Vivre la création (de toutes pièces) d'une banque coopérative, ça devient improbable. Les temps sont plutôt aux fusions... C'est pourtant ainsi que j'ai découvert la philosophie coopérative - et l’œuvre de Frédéric Raiffeisen - mon père ayant créé, en 1961, une caisse locale de Crédit Mutuel.
J'avais douze ans et, dans la salle à manger familiale, je suivais, attentif et silencieux, une démarche démocratique et altruiste, celle des administrateurs-fondateurs. Une expérience fascinante et précieuse.
Cette coopérative financière a longtemps fonctionné sur la base du bénévolat... avant de devenir... une banque (comme les autres ?). Administrateur pendant trente cinq ans de la « banque » qu'il avait créé, mon père a suivi avec incrédulité les évolutions contre-nature. Le Crédit Mutuel devenant (de façon absurde) « concurrent » du Crédit Agricole Mutuel.

(voir billet Transparence)
De cette initiation très particulière, j'ai conservé le besoin de comprendre sur le terrain. Au plus près du vrai, de la réalité, du concret, de l'incontestable.
Le bonheur de discuter des dossiers avec les citoyens qui « savent de quoi ils parlent », plutôt qu'avec les professionnels de la langue de bois qui récitent un catéchisme. Les arbitres des élégances ne sont critiques... qu'avec élégance.
Sous prétexte de ne pas jeter le bébé avec l'eau du bain, ils jouent de la chiquenaude sans jamais se mouiller vraiment. Bref, il y a la théorie et la pratique. Le discours qui habille (éventuellement) la trahison... et le militant qui milite (quand c'est encore possible).

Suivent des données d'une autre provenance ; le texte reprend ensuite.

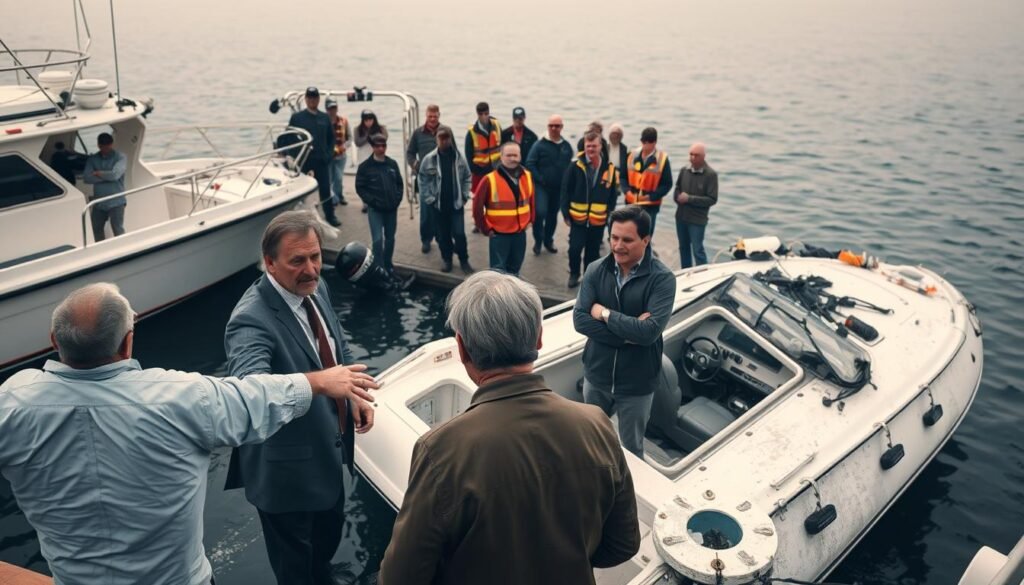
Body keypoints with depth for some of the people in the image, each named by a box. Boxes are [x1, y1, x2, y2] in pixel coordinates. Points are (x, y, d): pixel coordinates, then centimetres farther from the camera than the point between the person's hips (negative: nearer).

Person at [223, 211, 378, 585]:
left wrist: (353, 396, -2)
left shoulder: (316, 289, -5)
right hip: (287, 467, -8)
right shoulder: (252, 319, -31)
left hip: (328, 451, 8)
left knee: (330, 533, 31)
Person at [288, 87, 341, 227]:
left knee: (325, 189, 2)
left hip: (322, 160, 2)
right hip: (303, 160, -2)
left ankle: (330, 216, 10)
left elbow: (331, 138, 14)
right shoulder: (297, 117, 1)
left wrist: (329, 154, 2)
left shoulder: (325, 118, 10)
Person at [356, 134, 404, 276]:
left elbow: (399, 183, 13)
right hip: (375, 209, -4)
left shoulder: (392, 164, 5)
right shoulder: (365, 166, -5)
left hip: (392, 208, 4)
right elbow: (360, 188, -4)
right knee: (378, 239, -12)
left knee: (390, 238, 14)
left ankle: (388, 265, 30)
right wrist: (372, 201, -13)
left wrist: (398, 198, -2)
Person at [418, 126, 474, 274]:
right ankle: (446, 259, 29)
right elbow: (423, 181, -3)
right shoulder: (429, 159, -7)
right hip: (438, 205, 0)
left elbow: (467, 178, 6)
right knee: (443, 235, 11)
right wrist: (429, 199, -7)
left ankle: (464, 260, 15)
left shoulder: (459, 157, -3)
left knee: (459, 234, -3)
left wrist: (465, 196, -2)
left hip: (457, 203, 0)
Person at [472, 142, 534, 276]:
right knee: (498, 269, 0)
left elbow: (531, 199, 16)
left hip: (520, 232, 5)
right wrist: (485, 229, -6)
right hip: (499, 234, -5)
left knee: (515, 268, 19)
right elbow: (477, 205, -11)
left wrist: (530, 220, 12)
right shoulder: (490, 180, -17)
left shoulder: (527, 176, -1)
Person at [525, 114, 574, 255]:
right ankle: (538, 241, 1)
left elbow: (570, 165, 13)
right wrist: (539, 179, -16)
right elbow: (530, 164, -10)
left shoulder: (567, 146, 4)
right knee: (540, 212, -18)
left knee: (553, 215, 13)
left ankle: (548, 241, 30)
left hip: (559, 188, 4)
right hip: (542, 186, -4)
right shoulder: (540, 144, -8)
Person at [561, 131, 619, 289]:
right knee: (575, 248, -4)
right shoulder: (576, 167, -7)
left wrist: (609, 215, 0)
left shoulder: (610, 169, -3)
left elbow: (613, 195, 4)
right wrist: (566, 213, -5)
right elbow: (565, 191, -3)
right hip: (578, 217, -1)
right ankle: (574, 274, 20)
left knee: (593, 252, 12)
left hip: (599, 220, 2)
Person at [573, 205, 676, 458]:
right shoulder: (596, 270, -7)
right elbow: (580, 320, -15)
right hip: (596, 376, 3)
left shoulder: (662, 278, -16)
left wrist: (605, 313, -18)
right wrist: (629, 333, -22)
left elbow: (650, 331, -27)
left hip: (636, 384, -3)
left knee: (631, 450, 17)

La vérité est que j'ai rencontré beaucoup « d'intellectuels de service » qui – à la pause, autour d'un verre – se disent contrariés d'être coincés, utilisés. C'est toute la perversité du système et des stratégies mises en œuvre pour le détournement des valeurs.
Ceci m'a conduit à être candidat à la délégation et candidat au poste d'administrateur dans plusieurs structures, à franchir les filtres byzantins. A faire de l'entrisme (en forçant le passage) et à multiplier les interviews des décideurs et des acteurs.

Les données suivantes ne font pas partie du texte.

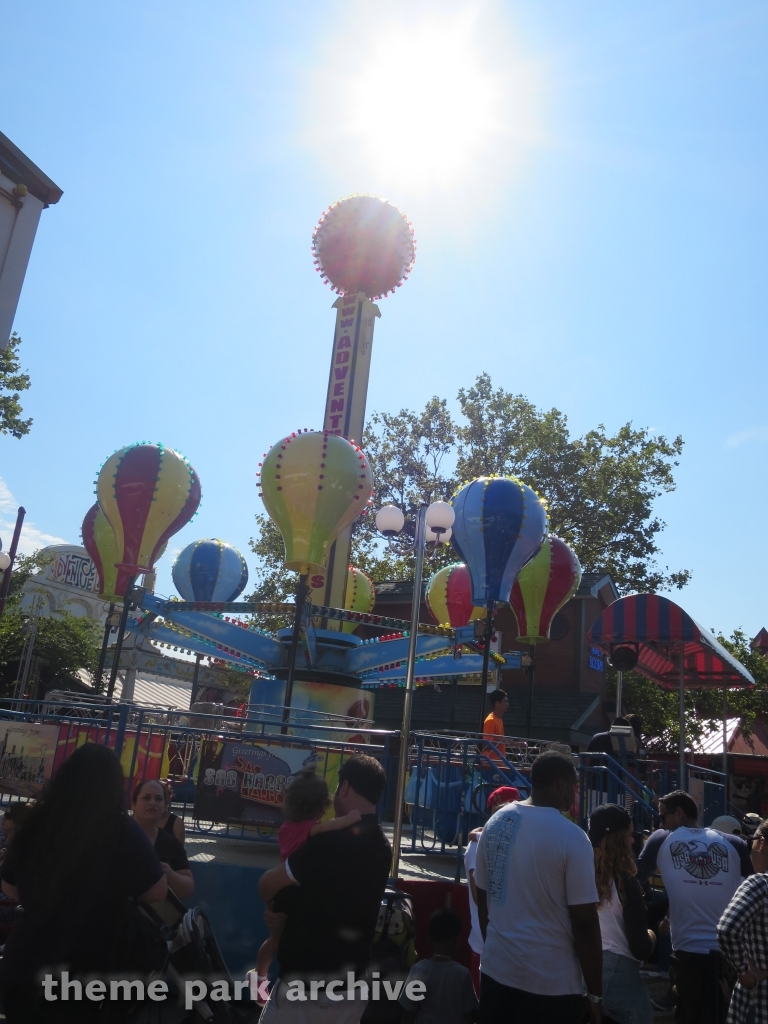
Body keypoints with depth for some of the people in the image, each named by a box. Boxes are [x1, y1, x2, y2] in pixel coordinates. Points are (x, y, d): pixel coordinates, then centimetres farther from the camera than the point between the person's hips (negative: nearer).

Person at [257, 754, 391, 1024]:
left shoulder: (333, 841, -22)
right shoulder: (383, 848, 3)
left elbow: (267, 886, -12)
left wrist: (279, 906, 9)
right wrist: (289, 908, 3)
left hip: (307, 988, -7)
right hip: (352, 989, 7)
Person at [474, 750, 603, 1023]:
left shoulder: (495, 823, 0)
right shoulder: (571, 837, -17)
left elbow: (483, 898, 9)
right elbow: (585, 923, -15)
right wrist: (595, 993, -5)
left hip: (496, 969, 5)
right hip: (551, 983, -5)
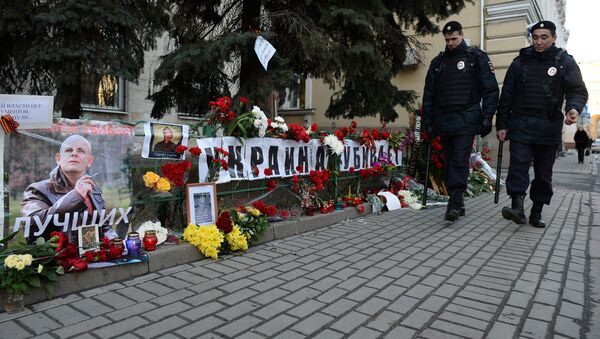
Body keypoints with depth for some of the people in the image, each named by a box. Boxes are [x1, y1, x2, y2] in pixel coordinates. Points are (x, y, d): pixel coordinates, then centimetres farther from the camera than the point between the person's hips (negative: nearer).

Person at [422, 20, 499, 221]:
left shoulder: (477, 57, 6)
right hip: (443, 120, 5)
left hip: (466, 120, -4)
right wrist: (428, 120, 10)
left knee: (460, 161, -14)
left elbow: (491, 89, 2)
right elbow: (429, 94, 17)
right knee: (448, 163, 6)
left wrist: (487, 117, -7)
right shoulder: (438, 62, 17)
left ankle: (455, 203, -14)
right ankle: (457, 203, 15)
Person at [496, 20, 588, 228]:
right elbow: (506, 96, 9)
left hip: (549, 127, 0)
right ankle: (517, 207, -19)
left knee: (544, 172, 6)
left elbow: (578, 90, -3)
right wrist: (502, 124, 4)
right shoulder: (520, 62, 9)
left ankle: (536, 213, 16)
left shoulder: (565, 62, 6)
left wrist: (574, 108, -26)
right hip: (520, 125, 0)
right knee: (519, 165, -15)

Au Crédit Agricole, au Crédit Mutuel, aux Mutuelles du Mans, à la coopérative Normandie-Picardie, à la MAAF, à la CAMIF, etc. Délicieux voyages... Avec toujours les mêmes questions : l'identité coopérative, l'identité mutualiste, la loi de 1947, les fondamentaux, les caractéristiques : égalité / barème/ redistribution des excédents / volonté de réduire l'activité au minimum utile et judicieux / surveillance des dérives et de toute orientation cupide / la réalité - la qualité - du fonctionnement démocratique / la transparence.

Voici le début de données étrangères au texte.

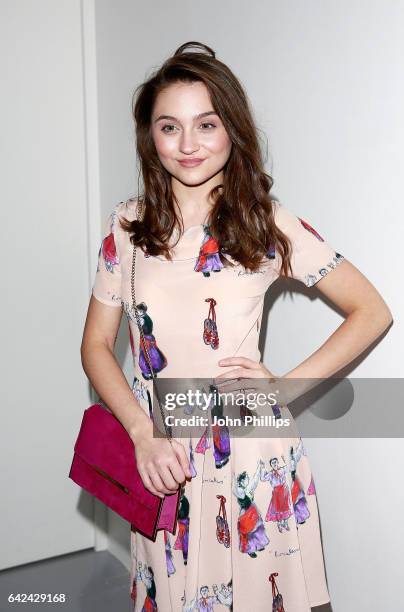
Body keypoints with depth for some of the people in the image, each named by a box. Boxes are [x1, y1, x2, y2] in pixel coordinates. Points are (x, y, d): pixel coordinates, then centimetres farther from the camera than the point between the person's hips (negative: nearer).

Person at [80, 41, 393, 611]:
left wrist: (286, 385, -11)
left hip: (251, 459, -2)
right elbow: (96, 344, 3)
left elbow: (372, 312, -2)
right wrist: (143, 433, -11)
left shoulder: (270, 225, -7)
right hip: (159, 458, 2)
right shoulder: (127, 225, 0)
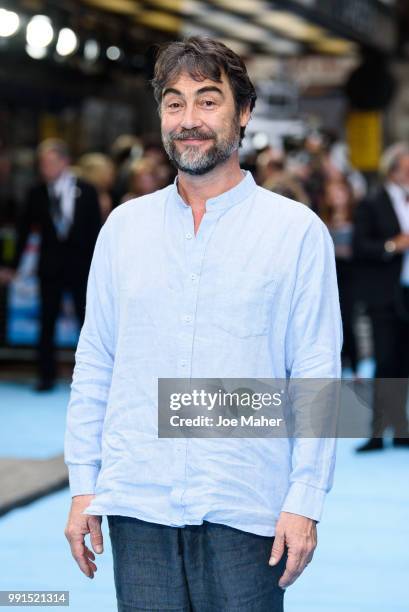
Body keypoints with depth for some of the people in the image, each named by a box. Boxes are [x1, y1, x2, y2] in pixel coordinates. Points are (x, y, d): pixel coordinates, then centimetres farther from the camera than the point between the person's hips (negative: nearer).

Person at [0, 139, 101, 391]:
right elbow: (24, 230, 4)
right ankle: (47, 376, 7)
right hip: (50, 267, 1)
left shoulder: (86, 192, -2)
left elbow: (95, 230, 1)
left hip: (80, 266, -1)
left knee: (87, 320, 3)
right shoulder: (37, 194, 0)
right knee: (47, 323, 1)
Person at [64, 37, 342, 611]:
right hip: (138, 506, 3)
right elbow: (94, 365, 12)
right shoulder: (124, 226, 10)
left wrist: (305, 500, -9)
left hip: (244, 512, -2)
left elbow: (317, 373, -2)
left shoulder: (297, 230, 0)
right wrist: (83, 485, 6)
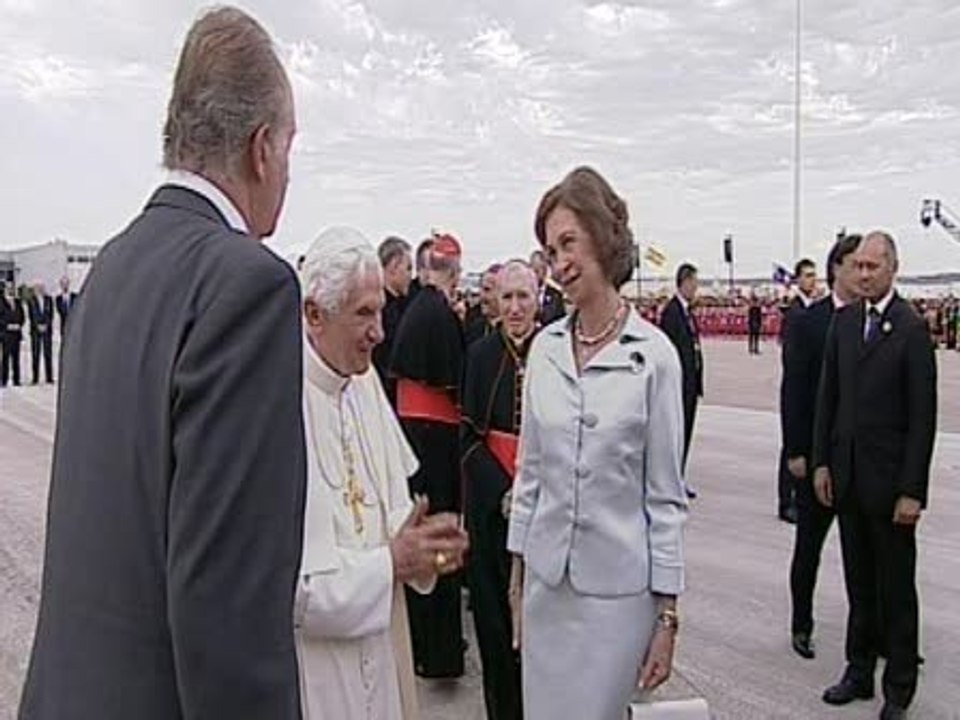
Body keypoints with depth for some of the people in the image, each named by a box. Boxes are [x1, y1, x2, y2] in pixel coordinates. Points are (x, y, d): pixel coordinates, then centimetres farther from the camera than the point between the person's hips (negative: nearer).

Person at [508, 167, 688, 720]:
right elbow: (530, 471, 9)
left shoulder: (653, 355, -11)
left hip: (618, 587, -4)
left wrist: (668, 614, -6)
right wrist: (517, 575, 11)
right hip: (546, 579, 4)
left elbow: (665, 494, -7)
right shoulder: (546, 347, 2)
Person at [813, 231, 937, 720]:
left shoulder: (912, 329, -11)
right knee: (859, 582, 16)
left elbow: (923, 416, -13)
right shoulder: (843, 321, 7)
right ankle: (859, 671, 29)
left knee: (896, 587, 7)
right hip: (847, 473, 5)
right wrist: (821, 462, 6)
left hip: (889, 478, -5)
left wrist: (912, 491, -14)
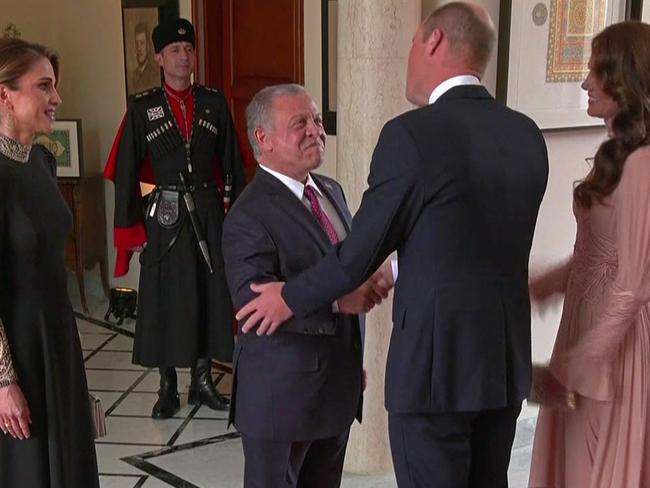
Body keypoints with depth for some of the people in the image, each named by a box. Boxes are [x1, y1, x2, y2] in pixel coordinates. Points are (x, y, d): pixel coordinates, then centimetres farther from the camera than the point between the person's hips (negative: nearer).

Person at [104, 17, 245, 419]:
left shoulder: (215, 103, 5)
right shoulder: (142, 109, -1)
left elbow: (233, 166, 7)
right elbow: (125, 174, -1)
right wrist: (131, 229, -5)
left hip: (208, 214, 2)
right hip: (164, 217, -2)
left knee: (211, 295, 7)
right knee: (164, 298, 4)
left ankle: (203, 381, 22)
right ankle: (168, 388, 18)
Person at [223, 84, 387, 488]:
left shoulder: (332, 191, 9)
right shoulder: (250, 215, -18)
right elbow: (253, 300, -28)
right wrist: (336, 299, -34)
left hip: (339, 384, 8)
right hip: (282, 392, -8)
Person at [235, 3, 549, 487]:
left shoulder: (412, 133, -16)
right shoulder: (527, 134, 4)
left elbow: (362, 249, -11)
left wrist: (291, 297, 6)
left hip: (435, 356, -6)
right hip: (506, 354, 7)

Ceci m'a également conduit à participer aux grands messes, y retrouvant les mêmes « penseurs » du SSE. Étonnant miroir aux alouettes. Assemblée Générale du GNC, centenaire de l'ACI (Alliance Coopérative Internationale), Forums, etc.
Conclusion ?
Ne connaître que le terrain (les Assemblées Générales locales) ou que les grand-messes, c'est ne rien connaître. Seul le rapprochement entre ces deux théâtres d'ombres donne une idée de la « vérité vraie ». Donne du sens aux gesticulations et permet de comprendre pourquoi il ne faut pas poser de questions. La curiosité indispose. Il faut rester entre gens de bonne compagnie, il ne faut pas mettre les personnes – les administrateurs – en cause, en question !
Qui alors doit rendre des comptes ? Ça alors ! Pourquoi voulez-vous contrôler ? On est en confiance !
Les vraies questions sont interdites dans les grandes coopératives et mutuelles. En particulier dans les banques coopératives, au Crédit Agricole, au Crédit Mutuel, ailleurs.